También el psicólogo Brian L. Mishara se apoya, para rechazar la legalización de la eutanasia, en que la voluntad real y libre de morir es completamente excepcional. Mishara, profesor de la Universidad de Quebec y especialista en suicidio, recuerda las conclusiones de los estudios sobre esta materia. «Por cada suicidio consumado se cuentan de cincuenta a cien tentativas de suicidio. ¿Por qué una tasa tan elevada de intentos abortados? Porque la gran mayoría de los implicados cambian de idea antes de consumar el intento. Quieren, pues, buscar ayuda o detenerla tentativa antes de que ésta sea irreversible. Es muy raro que una persona se mate porque desee morir. Más bien busca escapar de una situación que se ha hecho insostenible. Las investigaciones sobre el suicidio demuestran que casi siempre está presente la ambivalencia, el hecho de no saber si se debe proseguir o detener el intento, incluso en los casos del llamado suicidio ‘racional’ cometido por enfermos en fase terminal».

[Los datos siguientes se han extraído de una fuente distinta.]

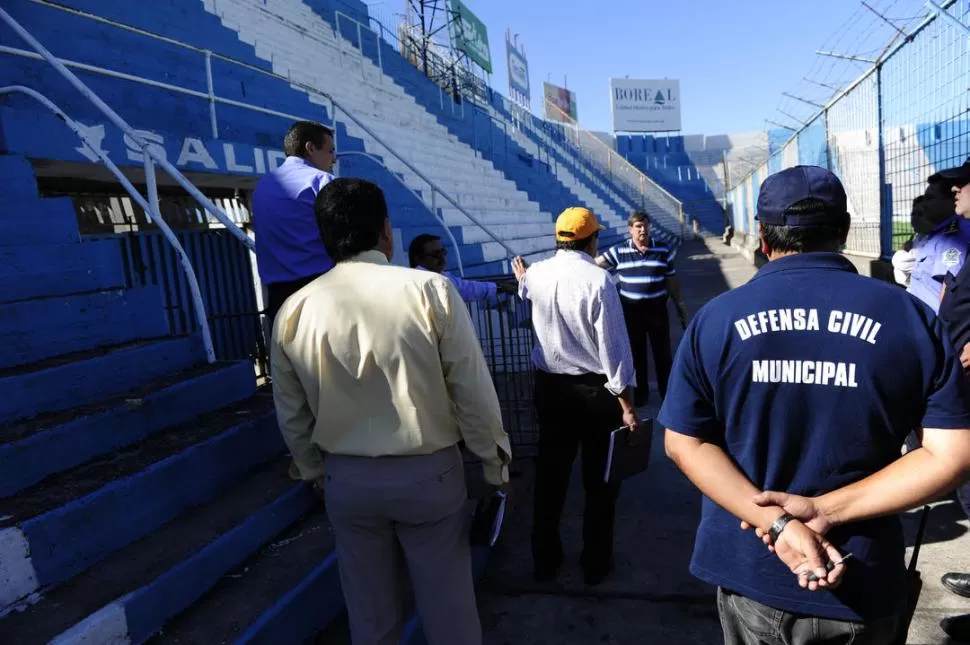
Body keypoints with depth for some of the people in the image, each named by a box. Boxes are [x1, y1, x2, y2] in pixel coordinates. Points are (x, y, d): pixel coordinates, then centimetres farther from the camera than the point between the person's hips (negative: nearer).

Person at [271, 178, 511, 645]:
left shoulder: (293, 310, -6)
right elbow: (473, 392, -12)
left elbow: (291, 414, 4)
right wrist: (495, 465, 3)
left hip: (346, 480, 3)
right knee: (447, 603, 15)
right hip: (428, 473, -3)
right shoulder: (431, 290, -16)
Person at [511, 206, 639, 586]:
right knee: (599, 477, 13)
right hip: (594, 388, -4)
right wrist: (626, 404, -11)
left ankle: (545, 560, 31)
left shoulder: (536, 275, -1)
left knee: (550, 472, 16)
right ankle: (596, 564, 26)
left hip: (549, 386, 5)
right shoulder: (598, 279, -18)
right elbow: (614, 346, -18)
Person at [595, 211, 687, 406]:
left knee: (662, 351, 8)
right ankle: (640, 392, 26)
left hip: (657, 308, 0)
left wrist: (680, 305, 7)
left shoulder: (662, 250, -1)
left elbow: (671, 280, 5)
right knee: (636, 352, 11)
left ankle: (666, 390, 24)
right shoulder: (618, 252, -4)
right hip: (631, 310, 0)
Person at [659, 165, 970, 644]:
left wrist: (775, 522, -14)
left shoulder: (715, 318, -9)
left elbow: (683, 442, -10)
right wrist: (827, 510, -14)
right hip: (860, 580, 1)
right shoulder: (912, 317, -7)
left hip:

De aquí extrae Mishara una conclusión jurídica: «Los que atentan suicidio y los que cambian de idea pese a la adversidad de su situación -como una enfermedad que ocasiona graves limitaciones o está en fase terminal- deciden ejercer el derecho de vivir (…). Mientras el suicidio sea un acto individual, la persona puede ejercer este derecho humano fundamental. Pero si hay cooperación al suicidio y están implicadas en el proceso otras personas -médico, familiares, amigos…-, entonces este derecho puede resultar amenazado». Pues, en tal caso, «el individuo ya no está solo para tomar una decisión. Y se desconocen por completo las presiones sociales, médicas o incluso psicológicas que pueden influir en el deseo de morir. La presencia de otros, que consideren bueno para el interesado poner fin a su vida, (…) puede incitarle a consumar el intento y, así, poner en peligro su libertad de cambiar de idea».
En consecuencia, Mishara no cree que una hipotética regulación de la eutanasia pueda -contra lo que sostienen los partidarios de la legalización- garantizar que sólo se atiendan las demandas originadas en una decisión racional. «La decisión de poner fin a la propia vida nunca es completamente racional». De hecho, no son los dolores físicos los que realmente incitan al suicidio, sino más bien los sufrimientos psicológicos. Así lo indica un dato: «Se registran más casos de suicidio entre las personas seropositivas que entre las que han desarrollado el virus del SIDA».
_________________________(1) L. Pijnenborg, J.M. Delden, J.W.P.J. Kardaun, J.J. Glerum, P.J. Maas, «Nationwide study of decisions concerning the end of life in general practice in the Netherlands», British Medical Journal 1994; 309: 1.209-12.(2) R. Fenigsen, «The Report of the Dutch Governmental Committee on Euthanasia», Issues in Law & Medicine 1991; 7: 339-44.